The data
[Start of Attachment]

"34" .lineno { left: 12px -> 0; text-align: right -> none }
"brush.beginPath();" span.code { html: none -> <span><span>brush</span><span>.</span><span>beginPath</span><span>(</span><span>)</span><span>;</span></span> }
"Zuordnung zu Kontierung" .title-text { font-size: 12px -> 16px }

[End of Attachment]
[Start of Attachment]

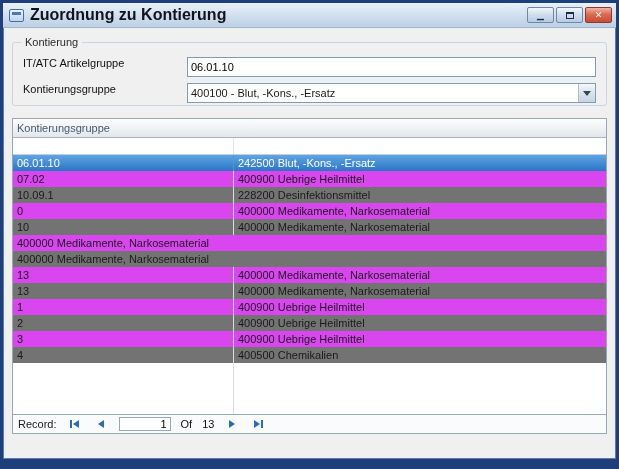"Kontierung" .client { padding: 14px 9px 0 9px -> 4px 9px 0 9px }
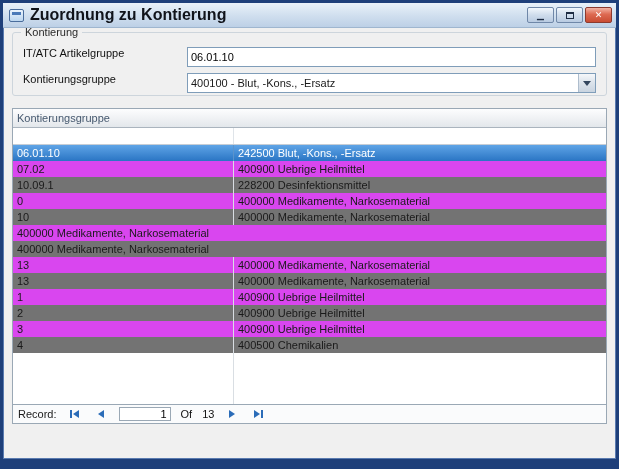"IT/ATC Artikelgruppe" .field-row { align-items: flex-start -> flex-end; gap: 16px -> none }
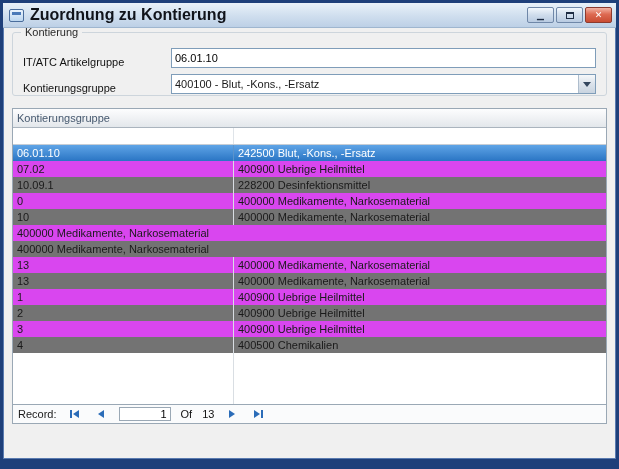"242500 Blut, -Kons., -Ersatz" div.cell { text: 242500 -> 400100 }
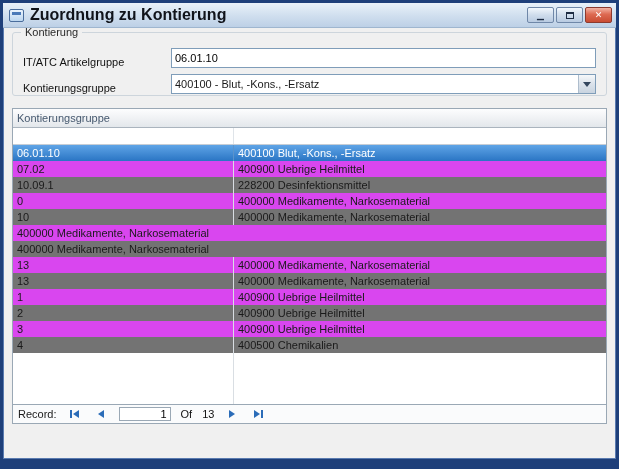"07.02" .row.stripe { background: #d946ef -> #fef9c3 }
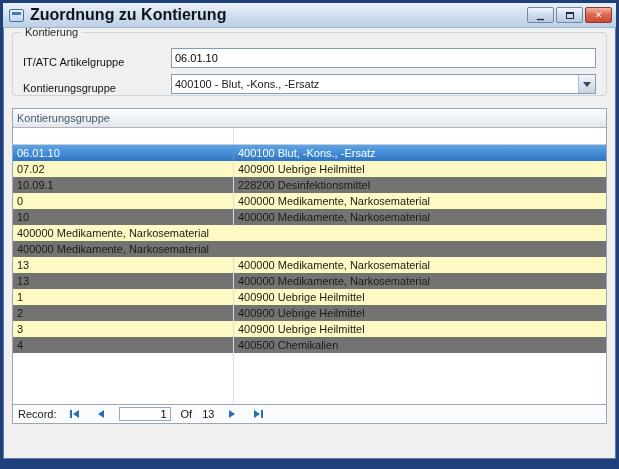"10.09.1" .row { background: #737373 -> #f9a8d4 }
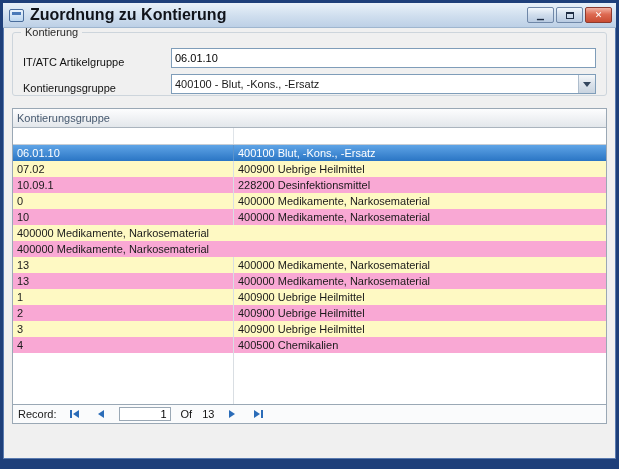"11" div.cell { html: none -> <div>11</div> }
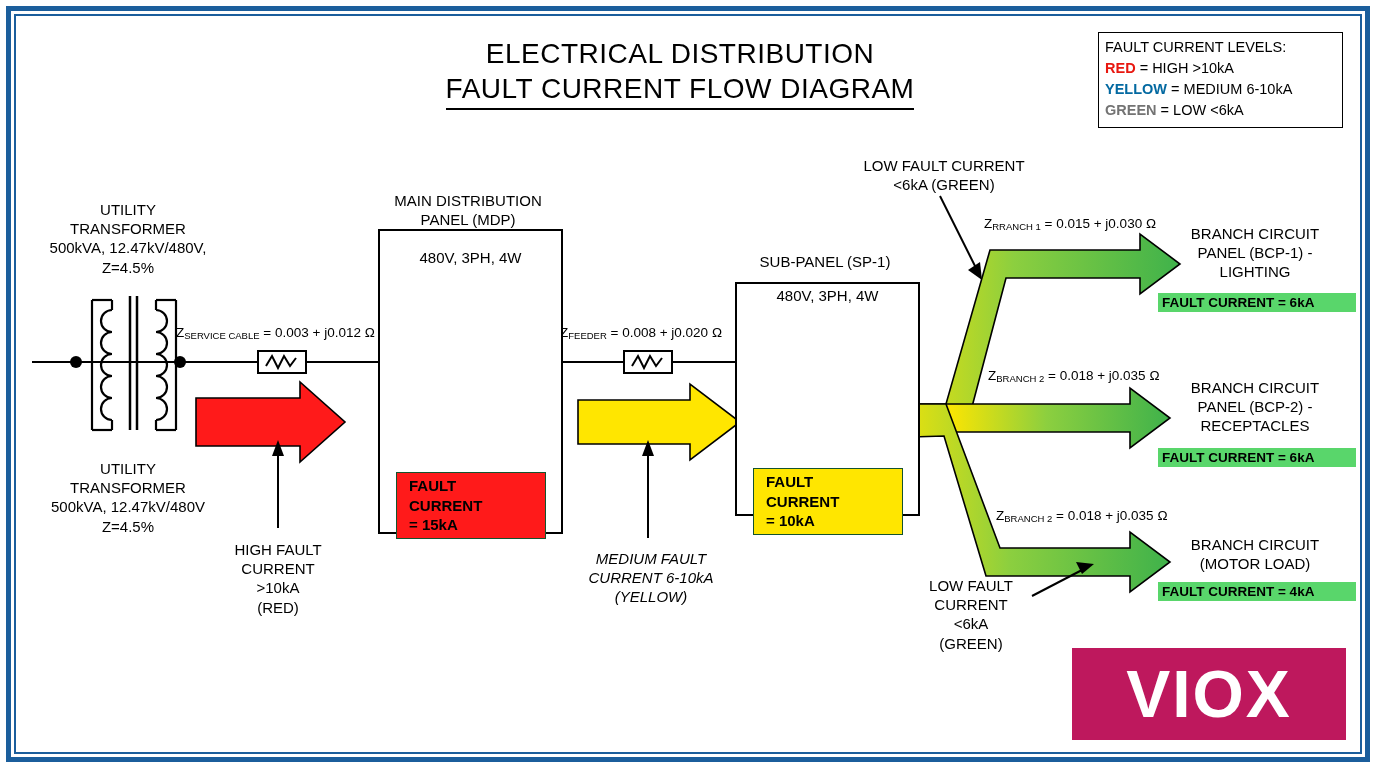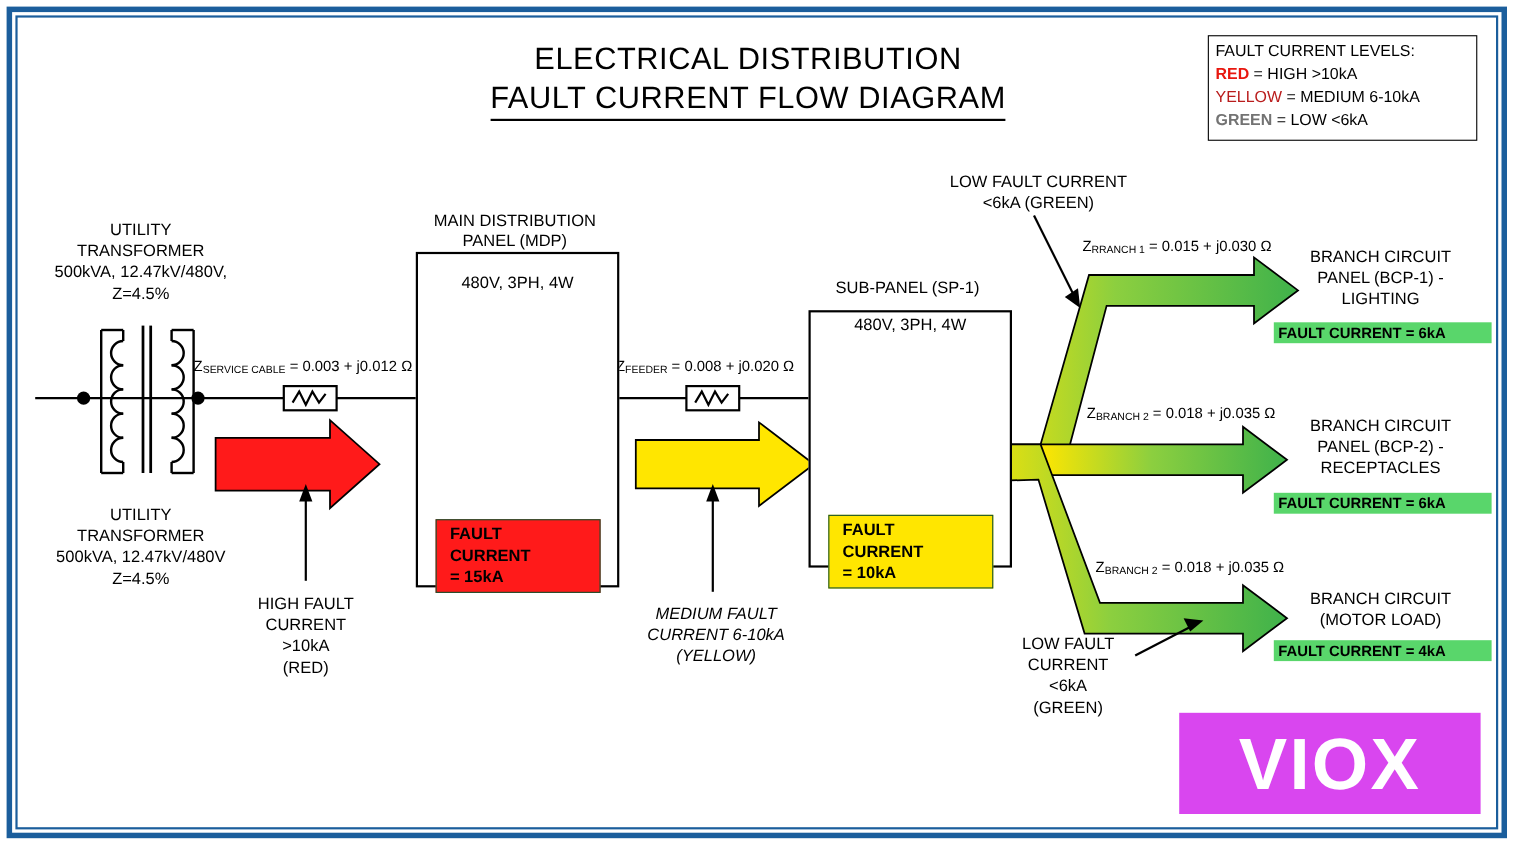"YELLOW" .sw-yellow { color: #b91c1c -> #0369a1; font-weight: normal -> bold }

[End of Attachment]

Using the records above, write out exactly the lines between the one holding "left: 12px ->" and the one holding "font-size: 12px ->", inclusive; leave everything else out.

Answer for the task
"34" .lineno { left: 12px -> 0; text-align: right -> none }
"brush.beginPath();" span.code { html: none -> <span><span>brush</span><span>.</span><span>beginPath</span><span>(</span><span>)</span><span>;</span></span> }
"Zuordnung zu Kontierung" .title-text { font-size: 12px -> 16px }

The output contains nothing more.